The concept that, where a stdio I/O function returns EOF, one of
the feof and ferror will always return nonzero is well-established
in the standard.  Leaving aside the special case of mixed I/O
operations on an update stream without fflush or a file positioning
function intervening, the desired behaviour seems somewhat obvious.

As an example of interpretation -- while this can naturally not be
regarded as stipulative -- one of the "cursory test programs"
(conform/tstdio2.c) which accompany the Plauger implementation of
the Standard C library make a special case of this:

    pf = fopen(tname, "w");
    [ ... ]
    assert(fgetc(pf) == EOF && feof(pf) == 0 && ferror(pf) != 0);

--
Robert Nordier
Comment 4 torek 1999-08-08 10:06:50 UTC 
>What wording in the standard are you relying on, or just omission
>of any explicit definition of behaviour?

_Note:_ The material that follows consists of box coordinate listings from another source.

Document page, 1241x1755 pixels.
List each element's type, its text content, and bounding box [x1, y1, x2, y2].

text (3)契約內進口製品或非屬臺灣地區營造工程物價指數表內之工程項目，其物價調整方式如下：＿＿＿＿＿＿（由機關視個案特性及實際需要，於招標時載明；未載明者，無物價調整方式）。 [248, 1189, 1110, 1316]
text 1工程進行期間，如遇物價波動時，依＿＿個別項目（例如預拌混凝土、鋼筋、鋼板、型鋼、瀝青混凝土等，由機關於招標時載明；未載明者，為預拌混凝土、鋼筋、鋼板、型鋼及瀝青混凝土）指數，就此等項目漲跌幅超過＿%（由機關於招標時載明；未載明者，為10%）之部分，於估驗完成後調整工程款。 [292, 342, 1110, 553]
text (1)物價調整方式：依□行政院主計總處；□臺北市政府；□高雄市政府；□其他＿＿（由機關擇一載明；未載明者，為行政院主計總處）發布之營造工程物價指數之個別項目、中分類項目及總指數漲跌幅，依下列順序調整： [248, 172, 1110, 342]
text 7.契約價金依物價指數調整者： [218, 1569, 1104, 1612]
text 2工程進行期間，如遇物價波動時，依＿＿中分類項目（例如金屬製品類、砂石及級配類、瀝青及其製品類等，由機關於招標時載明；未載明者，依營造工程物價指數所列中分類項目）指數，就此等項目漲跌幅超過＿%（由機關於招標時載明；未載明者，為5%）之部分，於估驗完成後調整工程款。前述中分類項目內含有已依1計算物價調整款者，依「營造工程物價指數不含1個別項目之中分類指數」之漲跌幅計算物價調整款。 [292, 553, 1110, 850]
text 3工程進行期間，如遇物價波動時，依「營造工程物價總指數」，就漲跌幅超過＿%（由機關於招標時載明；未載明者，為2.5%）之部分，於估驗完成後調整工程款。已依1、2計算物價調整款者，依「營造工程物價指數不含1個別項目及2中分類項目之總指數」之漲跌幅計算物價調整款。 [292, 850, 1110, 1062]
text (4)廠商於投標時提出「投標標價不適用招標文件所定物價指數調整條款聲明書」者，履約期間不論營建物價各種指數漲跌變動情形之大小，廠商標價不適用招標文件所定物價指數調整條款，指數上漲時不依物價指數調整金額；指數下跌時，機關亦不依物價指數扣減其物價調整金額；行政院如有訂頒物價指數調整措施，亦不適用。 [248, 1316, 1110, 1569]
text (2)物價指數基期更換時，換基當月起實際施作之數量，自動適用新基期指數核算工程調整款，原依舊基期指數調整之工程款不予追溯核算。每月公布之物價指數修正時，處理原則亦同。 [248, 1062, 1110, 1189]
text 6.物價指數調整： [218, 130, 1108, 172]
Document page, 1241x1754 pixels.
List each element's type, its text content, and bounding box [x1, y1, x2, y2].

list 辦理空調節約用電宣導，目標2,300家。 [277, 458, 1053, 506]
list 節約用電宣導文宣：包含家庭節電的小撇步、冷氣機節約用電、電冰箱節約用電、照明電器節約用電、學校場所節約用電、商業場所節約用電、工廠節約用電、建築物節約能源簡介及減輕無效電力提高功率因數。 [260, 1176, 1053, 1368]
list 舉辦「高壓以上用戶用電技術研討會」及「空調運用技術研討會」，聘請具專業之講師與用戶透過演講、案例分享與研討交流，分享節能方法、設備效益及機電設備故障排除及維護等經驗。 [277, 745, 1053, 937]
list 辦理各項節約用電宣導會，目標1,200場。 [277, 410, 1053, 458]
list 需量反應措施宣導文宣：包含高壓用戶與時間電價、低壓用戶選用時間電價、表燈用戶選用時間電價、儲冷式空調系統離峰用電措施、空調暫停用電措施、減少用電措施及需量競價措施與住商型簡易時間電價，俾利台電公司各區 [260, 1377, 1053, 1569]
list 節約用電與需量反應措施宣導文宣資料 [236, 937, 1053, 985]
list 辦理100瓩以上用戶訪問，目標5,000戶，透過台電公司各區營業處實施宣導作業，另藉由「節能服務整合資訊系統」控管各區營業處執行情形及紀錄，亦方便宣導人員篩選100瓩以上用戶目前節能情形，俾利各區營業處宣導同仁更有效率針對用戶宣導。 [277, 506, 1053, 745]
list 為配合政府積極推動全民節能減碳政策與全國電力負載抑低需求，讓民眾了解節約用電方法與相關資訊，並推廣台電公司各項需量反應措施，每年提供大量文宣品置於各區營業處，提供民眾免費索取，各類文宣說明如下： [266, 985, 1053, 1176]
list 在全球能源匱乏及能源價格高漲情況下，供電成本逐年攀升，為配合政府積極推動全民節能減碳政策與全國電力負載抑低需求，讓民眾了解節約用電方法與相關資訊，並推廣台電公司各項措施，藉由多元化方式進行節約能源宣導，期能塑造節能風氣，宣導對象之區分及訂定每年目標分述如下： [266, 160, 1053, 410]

The latter.  §4.9.3, p. 127, ll. 9--11, say that:

	All input takes place as if characters were read by
	successive calls to the |fgetc| function; all output
	takes place as if characters were written by
	successive calls to the |fputc| function.

In §4.9.7.1 and §4.9.7.3, fgetc and fputc are described in
terms of their effects on "input streams" and "output streams"
respectively, without mentioning what happens if fgetc is applied
to an output stream, or fputc to an input stream.  Nothing else
seems to say anything one way or another about "mismatched"
operations, so it would seem to fall to §1.6.

(All numbering is from the original ANSI edition.)

Since my stdio takes pains (that other stdios do not) to handle
mixed fgetc and fputc "correctly" even without an intervening
fseek/fflush/rewind/etc. call, it does seem as though it should
handle fgetc-on-output-only-stream "correctly" as well, whatever
that means. :-)  (Other stdios have a single "count" field, so
that if you do:

	FILE *fp = fopen("foo", "w");
	assert(fp != NULL);
	printf("putc returns %d\n", putc(97, fp));
	printf("getc returns %d\n", getc(fp));

the first one returns 97 and the second typically returns 0.  The
putc sets fp->_cnt, or whatever it is named, to something like
8191, and the subsequent getc winds up doing:

	--fp->_cnt >= 0 ? *fp->_ptr++ : __fill(fp)

which reduces to:

	--fp->_cnt, *fp->_ptr++

which reads from an uninitialized byte in the malloc'ed buffer
associated with file "foo".)

>As an example of interpretation -- while this can naturally not be
>regarded as stipulative -- one of the "cursory test programs"
>(conform/tstdio2.c) which accompany the Plauger implementation of
>the Standard C library make a special case of this:
>    pf = fopen(tname, "w");
>    [ ... ]
>    assert(fgetc(pf) == EOF && feof(pf) == 0 && ferror(pf) != 0);

I believe this particular test will fail on many systems if you
insert an fputc first (as described above).  (It is possible
that f{ge,pu}tc will check the mode, while {ge,pu}tc will not,
and of course all I have ever seen is the #defines in stdio.h,
not the actual code for the function variants.  Might be interesting
to test, though.)

Chris
Comment 5 rnordier freebsd_committer freebsd_triage 1999-08-10 22:39:16 UTC 
State Changed
From-To: open->closed

Patch applied: src/lib/libc/stdio/refill.c rev. 1.7.